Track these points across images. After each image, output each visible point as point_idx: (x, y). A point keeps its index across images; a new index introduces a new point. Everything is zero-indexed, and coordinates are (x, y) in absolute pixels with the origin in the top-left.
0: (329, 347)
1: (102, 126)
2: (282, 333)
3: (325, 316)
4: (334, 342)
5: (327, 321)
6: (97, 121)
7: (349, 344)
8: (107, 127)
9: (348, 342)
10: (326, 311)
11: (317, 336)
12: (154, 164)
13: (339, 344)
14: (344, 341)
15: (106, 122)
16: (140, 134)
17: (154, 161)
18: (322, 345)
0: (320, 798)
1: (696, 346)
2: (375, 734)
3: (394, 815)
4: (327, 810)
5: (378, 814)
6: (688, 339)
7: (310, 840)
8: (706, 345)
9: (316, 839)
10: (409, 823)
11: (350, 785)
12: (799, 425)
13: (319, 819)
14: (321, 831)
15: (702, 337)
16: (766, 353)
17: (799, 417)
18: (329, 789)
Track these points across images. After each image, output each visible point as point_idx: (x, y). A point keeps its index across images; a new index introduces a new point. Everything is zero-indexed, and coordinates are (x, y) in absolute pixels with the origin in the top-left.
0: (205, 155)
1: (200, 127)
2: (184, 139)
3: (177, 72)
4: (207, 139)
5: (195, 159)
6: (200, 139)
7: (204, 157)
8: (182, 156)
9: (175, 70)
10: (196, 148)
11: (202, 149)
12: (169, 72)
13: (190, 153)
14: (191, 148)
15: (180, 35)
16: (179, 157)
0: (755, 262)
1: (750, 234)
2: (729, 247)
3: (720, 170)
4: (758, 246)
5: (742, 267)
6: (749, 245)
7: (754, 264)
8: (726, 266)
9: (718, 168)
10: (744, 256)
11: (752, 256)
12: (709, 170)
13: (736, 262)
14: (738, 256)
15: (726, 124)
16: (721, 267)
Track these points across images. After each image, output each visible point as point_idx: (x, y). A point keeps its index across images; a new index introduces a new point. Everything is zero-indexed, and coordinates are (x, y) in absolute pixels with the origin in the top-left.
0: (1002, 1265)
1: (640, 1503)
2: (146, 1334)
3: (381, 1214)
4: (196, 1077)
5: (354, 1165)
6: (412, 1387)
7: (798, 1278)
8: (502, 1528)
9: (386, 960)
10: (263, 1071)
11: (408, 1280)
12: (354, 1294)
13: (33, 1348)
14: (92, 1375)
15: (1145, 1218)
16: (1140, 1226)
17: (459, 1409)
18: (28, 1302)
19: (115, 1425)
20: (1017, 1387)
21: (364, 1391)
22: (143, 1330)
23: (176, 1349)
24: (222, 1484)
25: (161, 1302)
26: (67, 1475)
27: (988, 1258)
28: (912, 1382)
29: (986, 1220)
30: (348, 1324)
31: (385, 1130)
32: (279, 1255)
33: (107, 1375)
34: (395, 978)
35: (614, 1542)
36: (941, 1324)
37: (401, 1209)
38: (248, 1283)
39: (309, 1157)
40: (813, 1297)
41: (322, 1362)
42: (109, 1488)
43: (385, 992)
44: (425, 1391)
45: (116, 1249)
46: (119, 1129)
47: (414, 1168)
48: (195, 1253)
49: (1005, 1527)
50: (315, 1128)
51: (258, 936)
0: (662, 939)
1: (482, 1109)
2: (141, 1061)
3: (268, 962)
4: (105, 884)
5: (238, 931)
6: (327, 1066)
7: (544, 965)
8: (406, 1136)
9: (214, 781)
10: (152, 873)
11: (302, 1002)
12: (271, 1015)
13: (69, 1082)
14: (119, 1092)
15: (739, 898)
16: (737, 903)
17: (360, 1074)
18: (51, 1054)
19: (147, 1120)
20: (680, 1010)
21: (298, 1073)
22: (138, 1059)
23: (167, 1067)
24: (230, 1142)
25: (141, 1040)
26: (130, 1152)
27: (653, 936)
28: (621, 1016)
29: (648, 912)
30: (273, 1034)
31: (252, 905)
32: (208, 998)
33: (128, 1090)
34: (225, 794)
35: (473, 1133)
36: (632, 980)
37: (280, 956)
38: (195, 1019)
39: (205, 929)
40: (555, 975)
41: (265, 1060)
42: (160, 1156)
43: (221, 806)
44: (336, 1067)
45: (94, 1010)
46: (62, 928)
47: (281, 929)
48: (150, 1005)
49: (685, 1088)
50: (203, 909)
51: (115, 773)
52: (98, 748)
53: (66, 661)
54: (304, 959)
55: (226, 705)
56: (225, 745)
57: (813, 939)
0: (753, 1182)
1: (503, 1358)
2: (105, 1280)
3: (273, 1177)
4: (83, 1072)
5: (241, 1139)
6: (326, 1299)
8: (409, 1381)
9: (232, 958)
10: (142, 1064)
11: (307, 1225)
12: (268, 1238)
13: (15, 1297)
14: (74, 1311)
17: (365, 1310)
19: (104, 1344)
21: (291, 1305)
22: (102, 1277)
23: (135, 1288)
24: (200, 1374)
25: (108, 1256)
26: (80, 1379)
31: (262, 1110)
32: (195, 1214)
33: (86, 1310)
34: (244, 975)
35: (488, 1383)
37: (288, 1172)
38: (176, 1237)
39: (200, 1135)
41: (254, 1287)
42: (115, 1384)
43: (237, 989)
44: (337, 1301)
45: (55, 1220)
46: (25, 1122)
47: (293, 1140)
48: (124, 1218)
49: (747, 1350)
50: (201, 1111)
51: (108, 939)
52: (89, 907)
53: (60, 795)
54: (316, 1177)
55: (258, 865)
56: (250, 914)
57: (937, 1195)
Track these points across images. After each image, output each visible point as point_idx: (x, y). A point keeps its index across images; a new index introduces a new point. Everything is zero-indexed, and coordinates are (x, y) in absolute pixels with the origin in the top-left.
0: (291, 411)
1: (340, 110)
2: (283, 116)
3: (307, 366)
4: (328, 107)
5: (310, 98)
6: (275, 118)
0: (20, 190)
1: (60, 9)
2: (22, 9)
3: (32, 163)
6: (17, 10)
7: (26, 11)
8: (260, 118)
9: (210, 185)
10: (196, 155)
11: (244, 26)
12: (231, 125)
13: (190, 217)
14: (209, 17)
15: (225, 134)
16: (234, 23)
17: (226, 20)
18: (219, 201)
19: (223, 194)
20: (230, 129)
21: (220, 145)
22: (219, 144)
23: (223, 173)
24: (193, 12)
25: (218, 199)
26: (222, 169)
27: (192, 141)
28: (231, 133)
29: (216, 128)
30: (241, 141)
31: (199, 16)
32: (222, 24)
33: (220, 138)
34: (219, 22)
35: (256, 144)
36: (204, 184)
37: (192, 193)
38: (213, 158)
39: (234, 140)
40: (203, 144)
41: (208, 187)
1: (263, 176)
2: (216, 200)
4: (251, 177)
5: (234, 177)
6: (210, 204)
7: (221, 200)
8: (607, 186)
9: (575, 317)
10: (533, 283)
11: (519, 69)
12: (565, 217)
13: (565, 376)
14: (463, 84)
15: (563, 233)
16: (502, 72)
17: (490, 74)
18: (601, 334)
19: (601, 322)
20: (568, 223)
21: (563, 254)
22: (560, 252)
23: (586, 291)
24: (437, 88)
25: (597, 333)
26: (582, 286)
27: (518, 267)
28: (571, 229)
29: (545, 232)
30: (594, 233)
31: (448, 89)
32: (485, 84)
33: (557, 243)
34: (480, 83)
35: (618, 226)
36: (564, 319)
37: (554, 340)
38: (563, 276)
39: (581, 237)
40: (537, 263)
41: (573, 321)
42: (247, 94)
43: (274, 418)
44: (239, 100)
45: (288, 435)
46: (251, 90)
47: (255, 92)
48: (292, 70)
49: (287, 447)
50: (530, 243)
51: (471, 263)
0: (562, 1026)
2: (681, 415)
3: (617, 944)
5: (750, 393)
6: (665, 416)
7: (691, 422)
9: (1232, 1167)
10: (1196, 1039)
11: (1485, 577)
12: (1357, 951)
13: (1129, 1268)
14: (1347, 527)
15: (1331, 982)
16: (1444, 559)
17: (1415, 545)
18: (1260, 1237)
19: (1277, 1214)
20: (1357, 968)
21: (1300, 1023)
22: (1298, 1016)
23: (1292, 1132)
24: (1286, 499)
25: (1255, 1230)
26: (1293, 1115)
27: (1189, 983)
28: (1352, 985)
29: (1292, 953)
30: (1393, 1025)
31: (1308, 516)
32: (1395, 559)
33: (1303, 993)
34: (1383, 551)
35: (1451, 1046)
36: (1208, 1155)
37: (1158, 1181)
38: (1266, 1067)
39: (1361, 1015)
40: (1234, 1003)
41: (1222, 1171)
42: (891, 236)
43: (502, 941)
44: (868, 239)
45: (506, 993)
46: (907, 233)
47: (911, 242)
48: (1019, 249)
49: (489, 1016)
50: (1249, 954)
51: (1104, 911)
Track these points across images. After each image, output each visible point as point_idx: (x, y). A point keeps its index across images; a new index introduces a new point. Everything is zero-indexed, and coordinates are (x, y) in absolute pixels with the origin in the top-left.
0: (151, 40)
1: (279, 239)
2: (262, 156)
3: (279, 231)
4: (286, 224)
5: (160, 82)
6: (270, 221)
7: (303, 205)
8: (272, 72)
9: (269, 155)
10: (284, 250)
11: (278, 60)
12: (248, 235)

- WORK TO BE COMPLETED: Once you find the line with "29: (216, 128)" above, print it and every line after it up to and including the line with "40: (203, 144)", exactly as written and nothing else.

- RESULT OF THIS TASK:
29: (216, 128)
30: (241, 141)
31: (199, 16)
32: (222, 24)
33: (220, 138)
34: (219, 22)
35: (256, 144)
36: (204, 184)
37: (192, 193)
38: (213, 158)
39: (234, 140)
40: (203, 144)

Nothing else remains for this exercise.